=== UNTERSUCHTER TEXT ===
══════════════════════════════

# Wo bekomme ich in Zeeland Sandaale/Tobiasfische her



## _seabass_hunter (6. Mai 2012)

Hallo
Kann mir einer verraten wo ich in Zeeland die Sandaale/Tobiasfische bekomme? Es soll ein Top_Köder auf Wolfbarsch sein ,aber wie soll man die auftreiben |uhoh:
Gruß und Danke


----------



## j.Breithardt (6. Mai 2012)

*AW: Wo bekomme ich in Zeeland Sandaale/Tobiasfische her*



rolcinc schrieb:


> Hallo
> Kann mir einer verraten wo ich in Zeeland die Sandaale/Tobiasfische bekomme? Es soll ein Top_Köder auf Wolfbarsch sein ,aber wie soll man die auftreiben |uhoh:
> Gruß und Danke


 

Durchgangsstr. in Westkapelle,der Laden heist Melis.


----------



## _seabass_hunter (6. Mai 2012)

*AW: Wo bekomme ich in Zeeland Sandaale/Tobiasfische her*

http://www.meliswestkapelle.nl/hengelsport/10-zee-aas
aber hat der auch die Tobis ??Wenn ja sind die Frisch oder gefroren?


----------



## j.Breithardt (6. Mai 2012)

*AW: Wo bekomme ich in Zeeland Sandaale/Tobiasfische her*



rolcinc schrieb:


> http://www.meliswestkapelle.nl/hengelsport/10-zee-aas
> aber hat der auch die Tobis ??Wenn ja sind die Frisch oder gefroren?


 

Frische habe ich noch nicht dort gesehen,nur gefroren oder
konserviert.


----------



## _seabass_hunter (6. Mai 2012)

*AW: Wo bekomme ich in Zeeland Sandaale/Tobiasfische her*

Was kostet die da?


----------



## j.Breithardt (6. Mai 2012)

*AW: Wo bekomme ich in Zeeland Sandaale/Tobiasfische her*



rolcinc schrieb:


> Was kostet die da?


 

Keine Ahnung,schon länger keine mehr gekauft.


----------



## _seabass_hunter (6. Mai 2012)

*AW: Wo bekomme ich in Zeeland Sandaale/Tobiasfische her*

Ok Danke


----------



## Pippa (7. Mai 2012)

*AW: Wo bekomme ich in Zeeland Sandaale/Tobiasfische her*

Wenn du beim Melis bist, sprich ihn auf den Kreek an ... und hol dir ein Ticket! Falls er nicht selbst drauf eingeht, frag ihn auch nach den "besonderen Bestimmungen", was die Entnahmeerlaubnis angeht. Es kann sich wirklich lohnen 


Viel Spaß!

══════════════════════════════

=== ERFASSTE DATEN ===
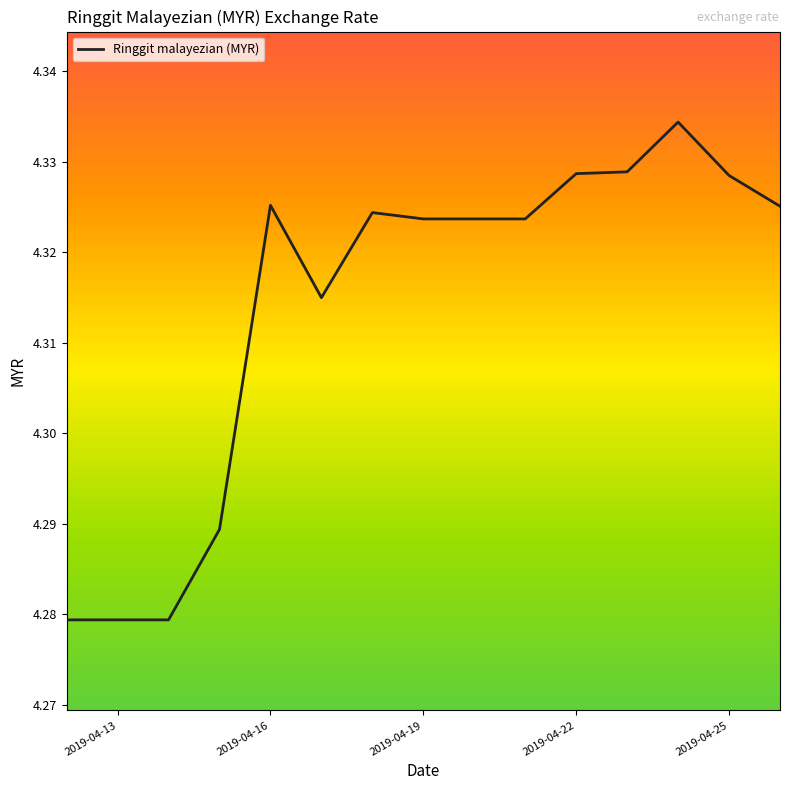

How many points are higher than both their immediate neighbors (excluding endpoints)?

3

══════════════════════════════

=== ZIEL DER AUFGABE ===
Führe den Forumsthread über die Suche nach Sandaalen in Zeeland ab dem letzten Beitrag weiter.

=== ERGEBNIS ===
----------



## _seabass_hunter (7. Mai 2012)

*AW: Wo bekomme ich in Zeeland Sandaale/Tobiasfische her*



Pippa schrieb:


> Wenn du beim Melis bist, sprich ihn auf den Kreek an ... und hol dir ein Ticket! Falls er nicht selbst drauf eingeht, frag ihn auch nach den "besonderen Bestimmungen", was die Entnahmeerlaubnis angeht. Es kann sich wirklich lohnen
> 
> 
> Viel Spaß!



Brauch hier mal eine Übersetzung)
Was ist Kreek? Für was brauche ich ein Ticket? Entnahmeerlaubnis??Lohnen??
Verstehe hier nur Bahnhof:c
Danke


----------



## Pippa (7. Mai 2012)

*AW: Wo bekomme ich in Zeeland Sandaale/Tobiasfische her*



rolcinc schrieb:


> Brauch hier mal eine Übersetzung)
> Was ist Kreek? Für was brauche ich ein Ticket? Entnahmeerlaubnis??Lohnen??
> Verstehe hier nur Bahnhof:c
> Danke



OK, ich versuch's mal :g

Kreek: wörtlich: Bach; Gewässer in Westkapelle
Ticket: Berechtigung am Gewässer zu angeln (Tag/Woche)
Entnahmeerlaubnis: Berechtigung, Fische mitzunehmen (im Speziellen ist hier eine Fischart gemeint, die im Rest der Niederlande nicht entnommen werden darf)
Lohnen: siehe "Entnahmeerlaubnis"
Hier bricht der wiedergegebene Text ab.